Reputation: 3977
I have an array of number (like time series) and I want to certain number of high values. The high values (local maxima) should be far enough from each other. My solution:
The code:
import numpy as np
import matplotlib.pylab as plt
MIN_DIST = 4
TO_FIND = 2
np.random.seed(103)
x = np.random.normal(0, 1, 20)
x[2] = 4
x[3] = 4.1
x[13] = 3.9
plt.plot(x)
plt.show()
locs = []
for idx in range(TO_FIND):
loc = x.argmax()
x[max(0,loc-MIN_DIST):min(loc+MIN_DIST,len(x))] = -2
locs.append(loc)
print(locs)
Printed correct asnswer = 3, 13
In the example above there are two "too close values" - index 2 and 3 - so they should be counted only once as a maximum at index 3 (the bigger value). The second maxima I want to find is at index 13.
The code provided works well. However, I feel like it is really dumb way to do it. Is there any numpy or mathematical trick (even dirty tricky counts) on how to achieve it in a cheaper way?
Amateur comparison to scipy.signal find_peaks:
import numpy as np
import matplotlib.pylab as plt
import time
from scipy.signal import find_peaks
N = 10000
MIN_DIST = 4
TO_FIND = 2
t1 = 0
t2 = 0
correct = []
for k in range(N):
y = np.random.normal(0, 1, 10000)
y[3] = 5
y[4] = 5.1
y[11] = 4.9
# plt.plot(y)
# plt.show()
t0 = time.time()
peaks, _ = find_peaks(y, distance=MIN_DIST)
t1 += time.time() - t0
t0 = time.time()
x = y.copy()
locs = []
for idx in range(TO_FIND):
loc = x.argmax()
x[max(0,loc-MIN_DIST):min(loc+MIN_DIST,len(x))] = -2
locs.append(loc)
t2 += time.time() - t0
same_answers = all([a == b for a, b in zip(locs, peaks[:TO_FIND])])
correct.append(same_answers)
print("Correct (same answers):", all(correct))
print("find_peaks:", t1)
print("default:", t2)
find_peaks seems to be a bit slower:
Correct (same answers): True
find_peaks: 3.137294292449951
default: 0.8532450199127197
Also if I remove the "fake samples" and the maxima there are not so clear, the results are not the same.
Upvotes: 1
Views: 149
Reputation: 22031
I suggest you this solution from scipy:
from scipy.signal import find_peaks
np.random.seed(103)
x = np.random.normal(0, 1, 20)
x[2] = 4
x[3] = 4.1
x[13] = 3.9
MIN_DIST = 4
peaks, _ = find_peaks(x, distance=MIN_DIST, height=3)
peaks
Upvotes: 1

WORK INSTRUCTIONS.
Rewrite the thread on finding well-separated maxima from "x = y.copy()" to "correct.append(same_answers)", putting "peak_locs" wherever "locs" appears.

DATA SUPPLIED.

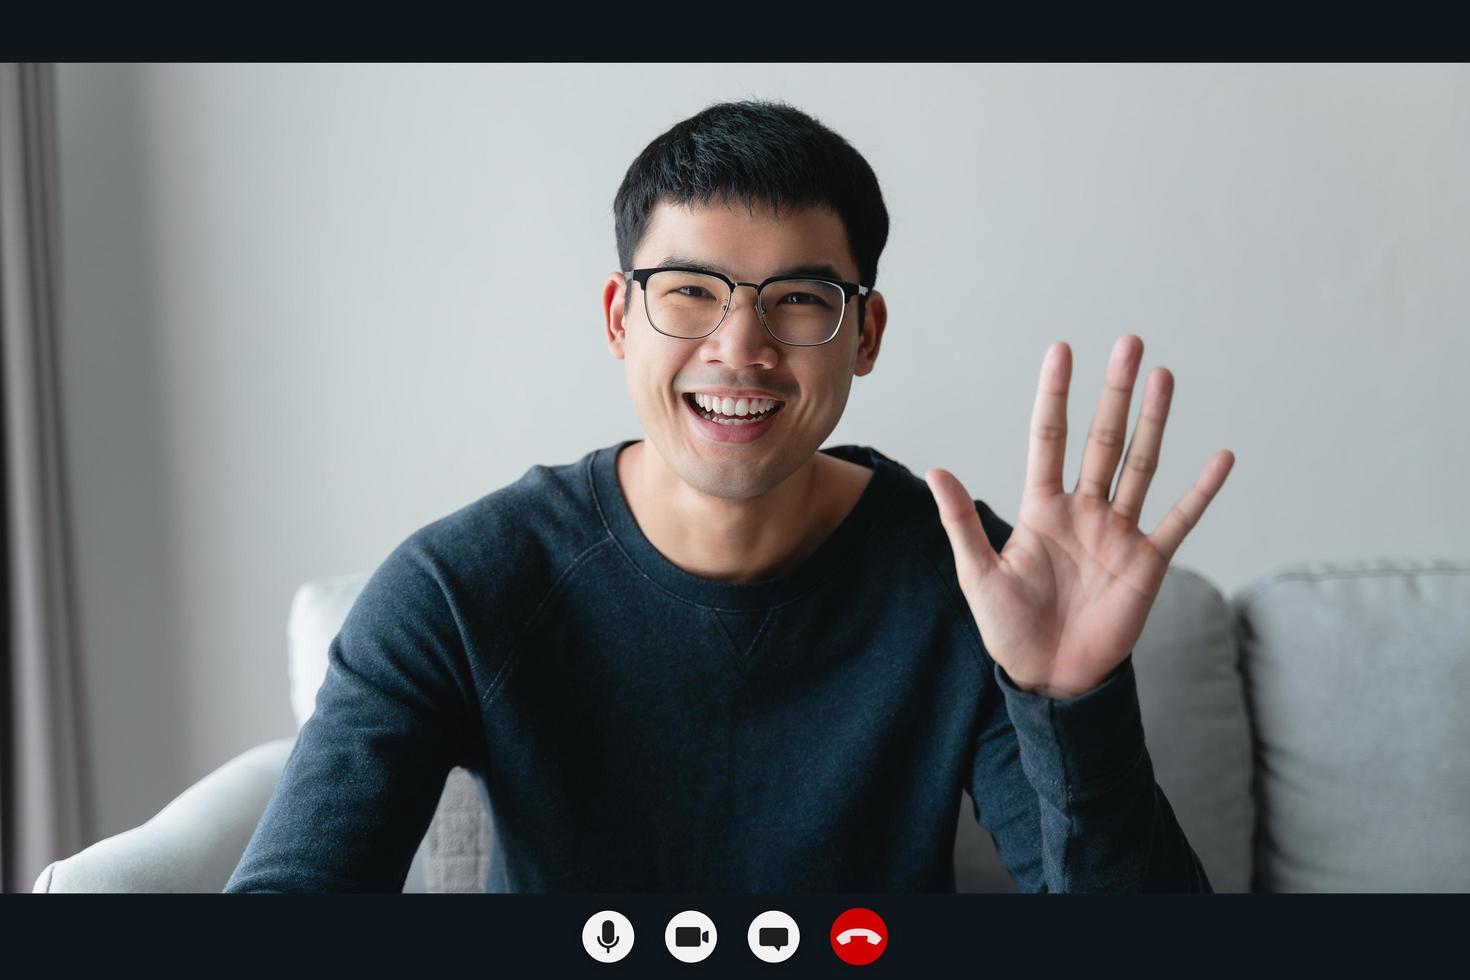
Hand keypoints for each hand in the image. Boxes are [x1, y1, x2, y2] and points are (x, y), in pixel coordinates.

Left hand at [925, 335, 1234, 699]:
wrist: (1050, 678)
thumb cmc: (1009, 629)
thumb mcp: (978, 575)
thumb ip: (962, 522)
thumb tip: (935, 470)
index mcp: (1041, 509)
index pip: (1049, 439)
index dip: (1054, 395)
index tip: (1061, 350)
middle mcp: (1083, 511)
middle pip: (1102, 439)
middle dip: (1113, 392)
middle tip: (1129, 342)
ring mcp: (1118, 533)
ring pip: (1140, 465)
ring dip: (1154, 421)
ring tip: (1163, 376)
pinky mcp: (1147, 563)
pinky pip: (1179, 519)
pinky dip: (1201, 490)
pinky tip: (1222, 457)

YOUR SOLUTION.
x = y.copy()
peak_locs = []
for idx in range(TO_FIND):
loc = x.argmax()
x[max(0,loc-MIN_DIST):min(loc+MIN_DIST,len(x))] = -2
peak_locs.append(loc)
t2 += time.time() - t0
same_answers = all([a == b for a, b in zip(peak_locs, peaks[:TO_FIND])])
correct.append(same_answers)